According to estimates, every P1 improvement in the peso exchange rate against the US dollar translates to a monthly loss for the BOC of P400 million.

This year's revenue forecast assumes an exchange rate of P45 to US$1 but the peso in April strengthened to P44.62, in September to P44.31, and in October to P43.44, Alvarez noted.

Meanwhile, BOC's foregone revenues due to tax credits availed of by oil firms have so far amounted to P9.2 billion.

Effects of tariff reduction

The greatest setback in revenue collection though came from tariff reduction on such items as plastics and plastic products, oil, iron and steel, paper and paperboard, organic chemicals, fertilizers, inorganic chemicals and lime and cement.

From January to October, losses from reduced tariff on petroleum products have reached P6.57 billion; from cereals, P4.1 billion; plastics, P1.7 billion; iron and steel, P1.1 billion; and paper and paperboard, P360 million.
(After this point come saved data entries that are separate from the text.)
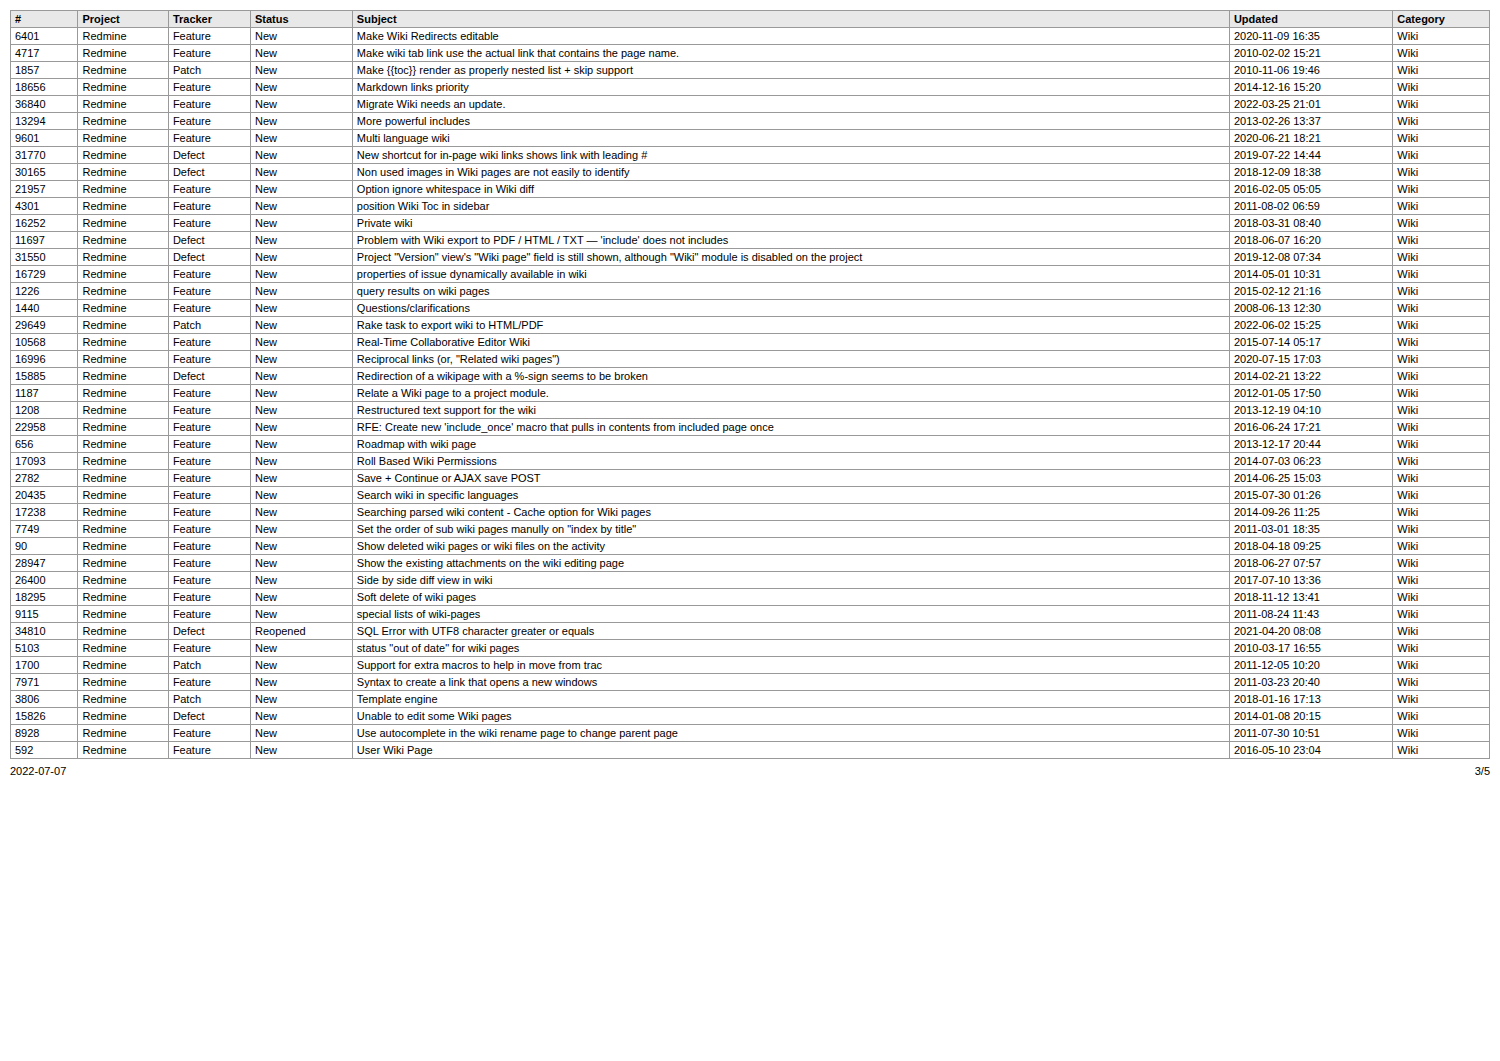| # | Project | Tracker | Status | Subject | Updated | Category |
| --- | --- | --- | --- | --- | --- | --- |
| 6401 | Redmine | Feature | New | Make Wiki Redirects editable | 2020-11-09 16:35 | Wiki |
| 4717 | Redmine | Feature | New | Make wiki tab link use the actual link that contains the page name. | 2010-02-02 15:21 | Wiki |
| 1857 | Redmine | Patch | New | Make {{toc}} render as properly nested list + skip support | 2010-11-06 19:46 | Wiki |
| 18656 | Redmine | Feature | New | Markdown links priority | 2014-12-16 15:20 | Wiki |
| 36840 | Redmine | Feature | New | Migrate Wiki needs an update. | 2022-03-25 21:01 | Wiki |
| 13294 | Redmine | Feature | New | More powerful includes | 2013-02-26 13:37 | Wiki |
| 9601 | Redmine | Feature | New | Multi language wiki | 2020-06-21 18:21 | Wiki |
| 31770 | Redmine | Defect | New | New shortcut for in-page wiki links shows link with leading # | 2019-07-22 14:44 | Wiki |
| 30165 | Redmine | Defect | New | Non used images in Wiki pages are not easily to identify | 2018-12-09 18:38 | Wiki |
| 21957 | Redmine | Feature | New | Option ignore whitespace in Wiki diff | 2016-02-05 05:05 | Wiki |
| 4301 | Redmine | Feature | New | position Wiki Toc in sidebar | 2011-08-02 06:59 | Wiki |
| 16252 | Redmine | Feature | New | Private wiki | 2018-03-31 08:40 | Wiki |
| 11697 | Redmine | Defect | New | Problem with Wiki export to PDF / HTML / TXT — 'include' does not includes | 2018-06-07 16:20 | Wiki |
| 31550 | Redmine | Defect | New | Project "Version" view's "Wiki page" field is still shown, although "Wiki" module is disabled on the project | 2019-12-08 07:34 | Wiki |
| 16729 | Redmine | Feature | New | properties of issue dynamically available in wiki | 2014-05-01 10:31 | Wiki |
| 1226 | Redmine | Feature | New | query results on wiki pages | 2015-02-12 21:16 | Wiki |
| 1440 | Redmine | Feature | New | Questions/clarifications | 2008-06-13 12:30 | Wiki |
| 29649 | Redmine | Patch | New | Rake task to export wiki to HTML/PDF | 2022-06-02 15:25 | Wiki |
| 10568 | Redmine | Feature | New | Real-Time Collaborative Editor Wiki | 2015-07-14 05:17 | Wiki |
| 16996 | Redmine | Feature | New | Reciprocal links (or, "Related wiki pages") | 2020-07-15 17:03 | Wiki |
| 15885 | Redmine | Defect | New | Redirection of a wikipage with a %-sign seems to be broken | 2014-02-21 13:22 | Wiki |
| 1187 | Redmine | Feature | New | Relate a Wiki page to a project module. | 2012-01-05 17:50 | Wiki |
| 1208 | Redmine | Feature | New | Restructured text support for the wiki | 2013-12-19 04:10 | Wiki |
| 22958 | Redmine | Feature | New | RFE: Create new 'include_once' macro that pulls in contents from included page once | 2016-06-24 17:21 | Wiki |
| 656 | Redmine | Feature | New | Roadmap with wiki page | 2013-12-17 20:44 | Wiki |
| 17093 | Redmine | Feature | New | Roll Based Wiki Permissions | 2014-07-03 06:23 | Wiki |
| 2782 | Redmine | Feature | New | Save + Continue or AJAX save POST | 2014-06-25 15:03 | Wiki |
| 20435 | Redmine | Feature | New | Search wiki in specific languages | 2015-07-30 01:26 | Wiki |
| 17238 | Redmine | Feature | New | Searching parsed wiki content - Cache option for Wiki pages | 2014-09-26 11:25 | Wiki |
| 7749 | Redmine | Feature | New | Set the order of sub wiki pages manully on "index by title" | 2011-03-01 18:35 | Wiki |
| 90 | Redmine | Feature | New | Show deleted wiki pages or wiki files on the activity | 2018-04-18 09:25 | Wiki |
| 28947 | Redmine | Feature | New | Show the existing attachments on the wiki editing page | 2018-06-27 07:57 | Wiki |
| 26400 | Redmine | Feature | New | Side by side diff view in wiki | 2017-07-10 13:36 | Wiki |
| 18295 | Redmine | Feature | New | Soft delete of wiki pages | 2018-11-12 13:41 | Wiki |
| 9115 | Redmine | Feature | New | special lists of wiki-pages | 2011-08-24 11:43 | Wiki |
| 34810 | Redmine | Defect | Reopened | SQL Error with UTF8 character greater or equals | 2021-04-20 08:08 | Wiki |
| 5103 | Redmine | Feature | New | status "out of date" for wiki pages | 2010-03-17 16:55 | Wiki |
| 1700 | Redmine | Patch | New | Support for extra macros to help in move from trac | 2011-12-05 10:20 | Wiki |
| 7971 | Redmine | Feature | New | Syntax to create a link that opens a new windows | 2011-03-23 20:40 | Wiki |
| 3806 | Redmine | Patch | New | Template engine | 2018-01-16 17:13 | Wiki |
| 15826 | Redmine | Defect | New | Unable to edit some Wiki pages | 2014-01-08 20:15 | Wiki |
| 8928 | Redmine | Feature | New | Use autocomplete in the wiki rename page to change parent page | 2011-07-30 10:51 | Wiki |
| 592 | Redmine | Feature | New | User Wiki Page | 2016-05-10 23:04 | Wiki |
2022-07-07 3/5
Foregone revenues as a result of zero duty on the country's top ten commodities in terms of volume have reached P17.55 billion for the first ten months of the year.

For 2010, BOC has a P280.68-billion target. For the first 11 months though, the agency has already reported a deficit of P30.16 billion.

“For the year, our cash collection may reach P225 billion out of our target of P241-billion target,” Alvarez said.